Trust is also broken. Only 32% of Canadians trust their insurer, according to Statistica Canada. Complex product language and jargon-heavy communication aren't just off-putting — they're actively suppressing adoption.
Five Levers the Industry Must Pull
The authors lay out a five-part framework for closing the gap, each representing a different node of the value chain.
Education first. Simplifying insurance language, correcting cost misperceptions, and emphasizing concrete benefits — income replacement, debt protection, legacy planning — must be the starting point. Awareness is the precondition for everything else.

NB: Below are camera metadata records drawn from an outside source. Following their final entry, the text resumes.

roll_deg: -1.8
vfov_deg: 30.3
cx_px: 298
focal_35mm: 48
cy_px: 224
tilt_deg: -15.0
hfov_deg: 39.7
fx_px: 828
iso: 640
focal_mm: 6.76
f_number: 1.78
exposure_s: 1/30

Digital engagement, done right. In LIMRA's Insurance Barometer Study, 46% of respondents indicated they would research life insurance online, but ultimately buy in person. This is the hybrid model: digital discovery, human close. Companies embedding immediate contact support within online tools are already seeing results.

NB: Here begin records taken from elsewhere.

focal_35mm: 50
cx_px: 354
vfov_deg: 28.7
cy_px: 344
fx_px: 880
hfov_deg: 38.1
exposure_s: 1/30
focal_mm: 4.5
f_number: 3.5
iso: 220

Targeted product innovation. The mass market won't be served by products designed for high-net-worth clients. The authors call for "bite-sized" entry-level products for underserved markets, such as new Canadians and gig economy workers — design-for-accessibility, not design-for-premium.
Advisor pipeline. Recruitment from underserved communities, career promotion through job fairs and community events, and targeted training programs are essential to replenishing an aging advisor base.
Industry-wide collaboration. The authors argue for partnerships with financial planners, engagement with "finfluencers" in the investment and banking sectors, and coordinated efforts to rebuild trust across the ecosystem.
The Burning Platform
The urgency is not hypothetical. More than 1.2 million mortgages renewed in 2025 — a natural trigger event for term insurance conversations that the industry has a narrow window to capitalize on.
The authors close with a structural truth that every advisor should internalize: "awareness of need without advice does not result in action; awareness with advice does result in action." Insurance remains, fundamentally, a sold-not-bought product. Digital awareness campaigns matter — but they don't close. Advisors do.
Key Takeaways for Advisors
1 The mass market is underserved and open. The retreat of the industry toward high-net-worth clients has left a large, addressable market without a conversation partner. First-mover advantage exists for advisors willing to work in it.
2 Mortgage renewals are your 2025 pipeline. Over 1.2 million renewals this year create a natural entry point for term insurance conversations. The event is already happening — show up for it.
3 Gen Z and gig workers are your next generation of clients. Their need gap is documented and large. Products and communication styles need to meet them where they are — digital-first, jargon-free, and affordable on entry.
4 Trust is the product before the product. Only 32% of Canadians trust their insurer. Advisors who lead with education, simplicity, and genuine needs analysis will differentiate in a low-trust environment.
5 The hybrid model works. Clients research online, but they buy with guidance. Positioning yourself as the human in a digital-first discovery journey is a durable competitive advantage.
Footnote:
1 Insurance Thought Leadership. Scott Ife. Paul Mlodzik. Abena Ntakrah ”Underinsured in Canada | Insurance Thought Leadership." 23 October 2025.